Pegawai Dinas Perikanan yang sebelumnya fokus pada sektor perikanan, kini harus ikut razia penyakit masyarakat.

Pegawai Dinas Kominfo yang terbiasa bekerja di belakang layar, kini dituntut menjadi garda terdepan dalam penegakan hukum daerah.

Bagaimana mereka menjalankan tugas yang sama sekali di luar keahlian mereka? Tak ada yang tahu.

Bagaimana cara mereka menghadapi masyarakat di lapangan tanpa pengalaman dan pelatihan? Itu bukan urusan pemerintah.

Yang penting, perintah harus dijalankan. Titik.

Mekanisme Keuangan Aneh: Kerja di Satpol PP, Digaji Instansi Lama

Jika kebijakan ini memang dirancang untuk efisiensi, pertanyaannya: mengapa pegawai yang dipindahkan ke Satpol PP masih digaji oleh instansi lama?

Artinya, seseorang bekerja di satu tempat, tetapi dibayar oleh tempat lain. Ini bukan hanya aneh, tetapi juga menimbulkan pertanyaan serius:

Apakah kebijakan ini memang sudah direncanakan dengan matang, atau hanya langkah panik tanpa persiapan?

Jika pemindahan ini memang mendesak, mengapa anggarannya belum siap?

Apakah ini sekadar cara untuk merampingkan jumlah pegawai non-ASN tanpa harus memecat mereka secara langsung?

Seorang pegawai yang tidak ingin indentitasnya dibeberkan, terkena dampak kebijakan ini mengungkapkan kekesalannya kepada TambunPos.com, Minggu,(16/3/25)

“Saya sudah 5 tahun lebih bekerja di Dinas bidang konstruksi. Tiba-tiba saya dipindahkan ke Satpol PP tanpa ada pertimbangan apakah saya cocok atau tidak. Kalau saya menolak, berarti saya harus keluar. Apakah ini bentuk penghargaan atas pengabdian kami?” ujarnya dengan nada kecewa.

Pemangkasan Halus atau Salah Urus?

Banyak pihak menduga bahwa kebijakan ini adalah cara halus untuk menekan jumlah pegawai non-ASN tanpa harus memberikan kompensasi.

Jika pegawai menolak, mereka akan mengundurkan diri dengan sendirinya.

Jika pegawai bertahan, mereka harus bekerja dalam bidang yang tidak mereka kuasai, dengan segala konsekuensinya.

Jika mereka gagal menjalankan tugasnya, mereka bisa dijadikan kambing hitam.

Apakah ini cara yang adil dalam mengelola pegawai yang telah mengabdi bertahun-tahun?

Di Mana Kajian dan Transparansi?

Kebijakan yang menyangkut ratusan pegawai seharusnya berbasis kajian yang matang.

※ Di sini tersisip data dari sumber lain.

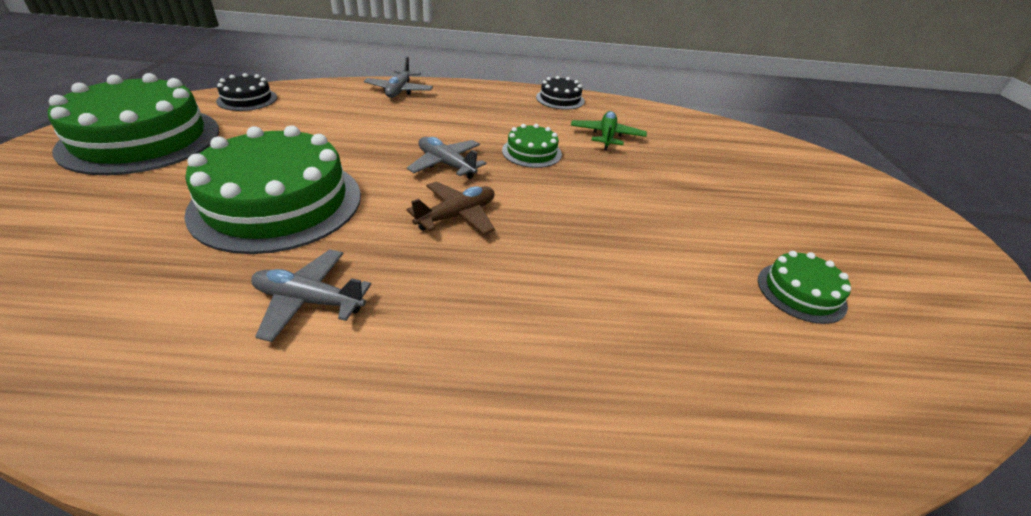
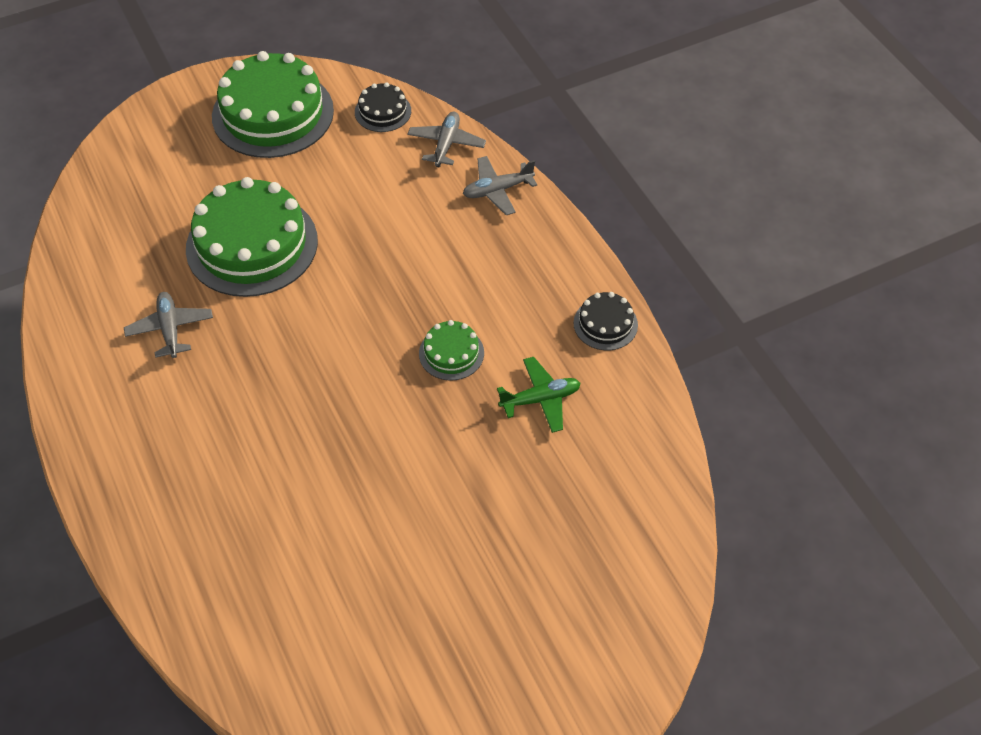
camera: 65 degrees right, 15 degrees up
grey plane [407,137,486,179] -> grey plane moved to [407,112,486,168]
brown plane [407,181,495,235] -> none
green cake [758,251,851,324] -> none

Namun, dalam kasus ini, tidak ada transparansi mengenai bagaimana pemindahan ini akan berdampak pada pegawai, kinerja Satpol PP, maupun birokrasi secara keseluruhan.

Jika pemerintah memang ingin menambah personel Satpol PP, mengapa tidak membuka rekrutmen baru yang sesuai dengan standar kompetensi? Mengapa harus mengorbankan pegawai yang sudah bekerja bertahun-tahun di bidang lain?

Kebijakan ini lebih menyerupai keputusan sepihak yang diambil tanpa memikirkan konsekuensi jangka panjang.

Pemkab Deli Serdang: Tempat di Mana Logika Tunduk pada Kebijakan Instan

Di Kabupaten Deli Serdang, seseorang bisa bangun tidur sebagai pegawai kantor dan tidur malamnya sebagai anggota Satpol PP.

Di Deli Serdang, kebijakan bisa berubah dalam hitungan hari tanpa perlu konsultasi atau kajian yang jelas.

Di Deli Serdang, pegawai bekerja di satu instansi tetapi digaji oleh instansi lain, dan itu dianggap wajar.

Jika ini adalah bentuk baru dari reformasi birokrasi, maka kita harus bertanya: Apakah birokrasi kita semakin maju, atau justru semakin kacau?